Mahvettin ama yola devam diyen ve mantığın sınırlarını zorlayan, şahsi dükalığını kurmuş bir ülkeyi batı neden kıskanır ki? Yalanlara kuyruk eklemek moda nasılsa! Sadık, aşırı sadık, çok sadık, bir denileni iki etmeyecek kadar sadık, ölümüne sadık kadroları batı kıskanır arkadaş!

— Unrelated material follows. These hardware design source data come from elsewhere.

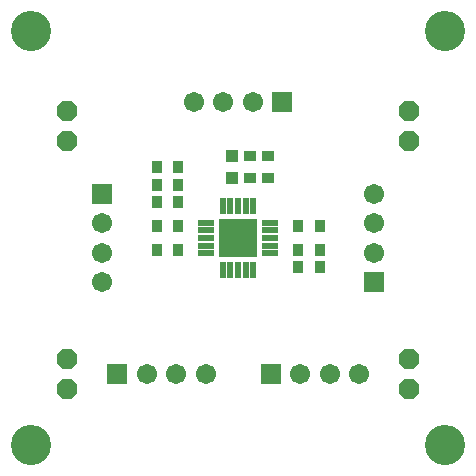
<source format=gts>
G75*
%MOIN*%
%OFA0B0*%
%FSLAX25Y25*%
%IPPOS*%
%LPD*%
%AMOC8*
5,1,8,0,0,1.08239X$1,22.5*
%
%ADD10R,0.12611X0.12611*%
%ADD11R,0.05524X0.02178*%
%ADD12R,0.02178X0.05524*%
%ADD13R,0.03543X0.04331*%
%ADD14R,0.04331X0.03543*%
%ADD15R,0.04331X0.04331*%
%ADD16R,0.06706X0.06706*%
%ADD17C,0.06706*%
%ADD18C,0.13398*%
%ADD19OC8,0.06706*%
D10*
X0126875Y0093520D03*
D11*
X0137505Y0093520D03*
X0137505Y0096079D03*
X0137505Y0098638D03*
X0137505Y0090961D03*
X0137505Y0088402D03*
X0116245Y0088402D03*
X0116245Y0090961D03*
X0116245Y0093520D03*
X0116245Y0096079D03*
X0116245Y0098638D03*
D12*
X0121757Y0104150D03*
X0124316Y0104150D03*
X0126875Y0104150D03*
X0129434Y0104150D03*
X0131993Y0104150D03*
X0131993Y0082890D03*
X0129434Y0082890D03*
X0126875Y0082890D03*
X0124316Y0082890D03*
X0121757Y0082890D03*
D13*
X0106796Y0089583D03*
X0099710Y0089583D03*
X0099710Y0097457D03*
X0099710Y0105331D03*
X0099710Y0111236D03*
X0099710Y0117142D03*
X0106796Y0117142D03*
X0106796Y0111236D03*
X0106796Y0105331D03*
X0106796Y0097457D03*
X0146954Y0097457D03*
X0154040Y0097457D03*
X0154040Y0089583D03*
X0154040Y0083677D03*
X0146954Y0083677D03*
X0146954Y0089583D03*
D14*
X0136718Y0113598D03*
X0130812Y0113598D03*
X0130812Y0120685D03*
X0136718Y0120685D03*
D15*
X0124907Y0120685D03*
X0124907Y0113598D03*
D16*
X0141639Y0138795D03*
X0172151Y0078756D03*
X0137702Y0048244D03*
X0086521Y0048244D03*
X0081599Y0108283D03*
D17*
X0081599Y0098441D03*
X0081599Y0088598D03*
X0081599Y0078756D03*
X0096363Y0048244D03*
X0106206Y0048244D03*
X0116048Y0048244D03*
X0147544Y0048244D03*
X0157387Y0048244D03*
X0167229Y0048244D03*
X0172151Y0088598D03*
X0172151Y0098441D03*
X0172151Y0108283D03*
X0131796Y0138795D03*
X0121954Y0138795D03*
X0112111Y0138795D03*
D18*
X0057977Y0024622D03*
X0057977Y0162417D03*
X0195773Y0162417D03*
X0195773Y0024622D03*
D19*
X0183867Y0043244D03*
X0183867Y0053244D03*
X0183867Y0125921D03*
X0183867Y0135921D03*
X0069883Y0135921D03*
X0069883Y0125921D03*
X0069883Y0053244D03*
X0069883Y0043244D03*
M02*

</source>
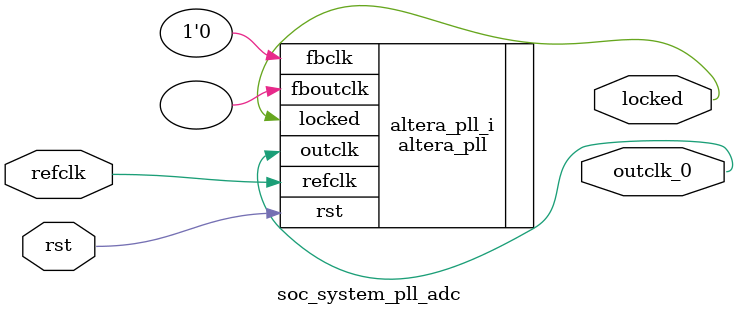
<source format=v>
`timescale 1ns/10ps
module  soc_system_pll_adc(

	// interface 'refclk'
	input wire refclk,

	// interface 'reset'
	input wire rst,

	// interface 'outclk0'
	output wire outclk_0,

	// interface 'locked'
	output wire locked
);

	altera_pll #(
		.fractional_vco_multiplier("false"),
		.reference_clock_frequency("50.0 MHz"),
		.operation_mode("direct"),
		.number_of_clocks(1),
		.output_clock_frequency0("40.000000 MHz"),
		.phase_shift0("0 ps"),
		.duty_cycle0(50),
		.output_clock_frequency1("0 MHz"),
		.phase_shift1("0 ps"),
		.duty_cycle1(50),
		.output_clock_frequency2("0 MHz"),
		.phase_shift2("0 ps"),
		.duty_cycle2(50),
		.output_clock_frequency3("0 MHz"),
		.phase_shift3("0 ps"),
		.duty_cycle3(50),
		.output_clock_frequency4("0 MHz"),
		.phase_shift4("0 ps"),
		.duty_cycle4(50),
		.output_clock_frequency5("0 MHz"),
		.phase_shift5("0 ps"),
		.duty_cycle5(50),
		.output_clock_frequency6("0 MHz"),
		.phase_shift6("0 ps"),
		.duty_cycle6(50),
		.output_clock_frequency7("0 MHz"),
		.phase_shift7("0 ps"),
		.duty_cycle7(50),
		.output_clock_frequency8("0 MHz"),
		.phase_shift8("0 ps"),
		.duty_cycle8(50),
		.output_clock_frequency9("0 MHz"),
		.phase_shift9("0 ps"),
		.duty_cycle9(50),
		.output_clock_frequency10("0 MHz"),
		.phase_shift10("0 ps"),
		.duty_cycle10(50),
		.output_clock_frequency11("0 MHz"),
		.phase_shift11("0 ps"),
		.duty_cycle11(50),
		.output_clock_frequency12("0 MHz"),
		.phase_shift12("0 ps"),
		.duty_cycle12(50),
		.output_clock_frequency13("0 MHz"),
		.phase_shift13("0 ps"),
		.duty_cycle13(50),
		.output_clock_frequency14("0 MHz"),
		.phase_shift14("0 ps"),
		.duty_cycle14(50),
		.output_clock_frequency15("0 MHz"),
		.phase_shift15("0 ps"),
		.duty_cycle15(50),
		.output_clock_frequency16("0 MHz"),
		.phase_shift16("0 ps"),
		.duty_cycle16(50),
		.output_clock_frequency17("0 MHz"),
		.phase_shift17("0 ps"),
		.duty_cycle17(50),
		.pll_type("General"),
		.pll_subtype("General")
	) altera_pll_i (
		.rst	(rst),
		.outclk	({outclk_0}),
		.locked	(locked),
		.fboutclk	( ),
		.fbclk	(1'b0),
		.refclk	(refclk)
	);
endmodule


</source>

Yazıyı uzatmayacağımı bilsem batıyı daha da kıskandırmak için diğer konulara da girerdim. Örneğin eğitimin kalitesizliğinden, içeriğinin boşaltılmasından, artan hukuk ve adaletsizlik yakınmalarından söz ederdim! İlk ağızdan, yetkili isimlerden, iktidarın en tepesinden gelen açıklamaları uzatırdım! Ne oluyor, neden böyle oluyor sorularına yanıt arardım! Ne demişse, ne buyurmuşsa ne istemişse, itirazsız uyulmuş ve bir dediği iki edilmeyenlerin, örtülü örtüsüz tehditlerin yol gösterici olsun olmasın emir telakki edildiğine değinirdim! Demokrasinin bir zamanlar tramvay ve araca benzetildiğini hatırlatırdım! Sonra da tehditlere kulak asmayanları, baskılara boyun eğmeyenleri, cehaletin cüretine prim vermeden kendi bildiğinin arkasında duranları alkışlardım!
Bu daldan dala atlamalı yazı için “eee sonra?” diyenlere de devamı bir başka yazıya derdim!